The programme, explain the organizers, «promotes artistic and curatorial research within the unique, trans-temporal, multi-species and stratified context of Pompei», encouraging «open experimental methodologies, led by innovative approaches».
From a practical point of view, the beneficiaries of the Digital fellowships have been invited to develop “expanded” research, both remotely and on site, concentrated on Pompei and on the aspects tied to its symbology and its meaning, with access to the archaeological resources, documentation in the archives or newly produced, scientific literature and other research material; and with the possibility of collaborating with the professionals and researchers in Pompei, archaeologists, anthropologists, archaeo-zoologists, archaeo-botanists, geologists, chemists, architects, conservators. At the end of the research period, each participant will share the results of their work on the programme’s digital portal.
For an idea of the possible results – many in terms of the forms, languages and tools that were used – and the new points of view on the heritage of Pompei that can emerge from the programme, let’s start with the work of Anri Sala, the first fellowship “recipient” to present his work, posted on September 1st on the Pompei Commitment portal. The research of the Albanian visual artist is concentrated on the remains of the two victims of the eruption of Mount Vesuvius, discovered in 2020 during the excavations at Civita Giuliana, which the author places parallel to a double flute (aulos in Ancient Greek, tibia in Latin), found during a previous excavation on the site. Sala works on «the relation between the two victims and the double musical instrument, imagining a composition the duration of which corresponds to the void left by the two bodies», with a final piece that represents a sort of elegy dedicated to the ancient inhabitants of Pompei. The work is divided into two parts: the first – “Side A” – just released, the second – “Side A too” –, will be online on October 6th; the work will end with the release of a limited-edition vinyl album.
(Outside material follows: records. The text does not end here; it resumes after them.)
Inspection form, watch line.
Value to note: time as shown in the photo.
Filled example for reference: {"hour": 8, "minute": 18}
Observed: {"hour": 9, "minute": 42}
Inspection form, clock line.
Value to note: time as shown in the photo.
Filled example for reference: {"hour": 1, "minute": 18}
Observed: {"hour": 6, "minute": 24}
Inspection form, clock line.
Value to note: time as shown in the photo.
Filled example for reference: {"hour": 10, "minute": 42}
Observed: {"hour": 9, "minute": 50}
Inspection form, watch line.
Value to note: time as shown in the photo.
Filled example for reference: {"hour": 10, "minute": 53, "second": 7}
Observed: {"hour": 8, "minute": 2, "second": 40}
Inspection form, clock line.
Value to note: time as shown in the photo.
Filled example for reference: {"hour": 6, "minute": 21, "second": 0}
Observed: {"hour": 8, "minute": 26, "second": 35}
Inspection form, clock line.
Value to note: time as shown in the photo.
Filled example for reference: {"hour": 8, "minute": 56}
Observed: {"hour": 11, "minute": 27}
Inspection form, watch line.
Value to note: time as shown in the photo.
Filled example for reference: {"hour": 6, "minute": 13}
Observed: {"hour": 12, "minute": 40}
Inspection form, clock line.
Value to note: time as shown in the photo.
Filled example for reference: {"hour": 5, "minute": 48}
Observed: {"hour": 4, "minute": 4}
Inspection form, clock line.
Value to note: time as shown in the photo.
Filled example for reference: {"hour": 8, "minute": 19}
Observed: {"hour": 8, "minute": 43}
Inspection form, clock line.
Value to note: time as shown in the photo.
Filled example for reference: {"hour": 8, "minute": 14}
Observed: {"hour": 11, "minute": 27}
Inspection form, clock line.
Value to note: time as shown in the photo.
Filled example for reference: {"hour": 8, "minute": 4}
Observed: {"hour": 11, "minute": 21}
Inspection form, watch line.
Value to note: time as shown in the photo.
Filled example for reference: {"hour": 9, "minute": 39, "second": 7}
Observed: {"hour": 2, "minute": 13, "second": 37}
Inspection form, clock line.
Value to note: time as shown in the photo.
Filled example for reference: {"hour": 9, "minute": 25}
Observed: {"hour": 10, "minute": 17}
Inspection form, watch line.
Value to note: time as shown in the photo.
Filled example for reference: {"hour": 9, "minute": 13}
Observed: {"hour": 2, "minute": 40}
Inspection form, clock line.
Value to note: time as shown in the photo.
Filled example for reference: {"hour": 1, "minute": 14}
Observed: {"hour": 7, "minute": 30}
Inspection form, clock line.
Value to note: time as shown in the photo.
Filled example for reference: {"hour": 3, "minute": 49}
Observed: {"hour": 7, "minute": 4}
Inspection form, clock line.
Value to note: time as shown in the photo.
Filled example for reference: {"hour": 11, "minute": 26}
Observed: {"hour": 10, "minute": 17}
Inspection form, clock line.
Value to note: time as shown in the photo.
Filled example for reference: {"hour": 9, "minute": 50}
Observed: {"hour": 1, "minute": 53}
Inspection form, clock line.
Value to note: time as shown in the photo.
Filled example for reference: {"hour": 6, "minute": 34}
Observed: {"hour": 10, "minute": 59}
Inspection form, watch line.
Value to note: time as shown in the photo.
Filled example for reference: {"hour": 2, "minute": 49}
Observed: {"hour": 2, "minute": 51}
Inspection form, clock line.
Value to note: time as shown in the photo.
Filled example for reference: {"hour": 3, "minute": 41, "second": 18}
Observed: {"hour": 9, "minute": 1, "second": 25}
The initiative centred on the Digital fellowships, as stated previously, is part of the greater project “Pompei commitment. Archaeological Matters”, a long-term contemporary art programme instituted by the Archaeological Park, conceived in 2020 by Massimo Osanna, the General Manager of the National Museums and Andrea Villani, director of Rome’s Museum of Civilisations, under the supervision in 2021 of Gabriel Zuchtriegel, General Manager of the Park. After the first two years of activity – «centred on the configuration of the archaeological site of Pompei as the foundation for alternative forms of knowledge» – the first printed publication about the programme will be released. The book «Pompei Commitment. Archaeological Matters: 2020-2022» gathers and enhances the contributions of the over sixty artists, curators, writers, activists and archaeologists who, invited to think «with and through Pompei», a potential site for research on contemporary themes, shared reflections, proposals and answers that encompass various media and formats, from poetry to interviews, from film to drawing, from photography to collage.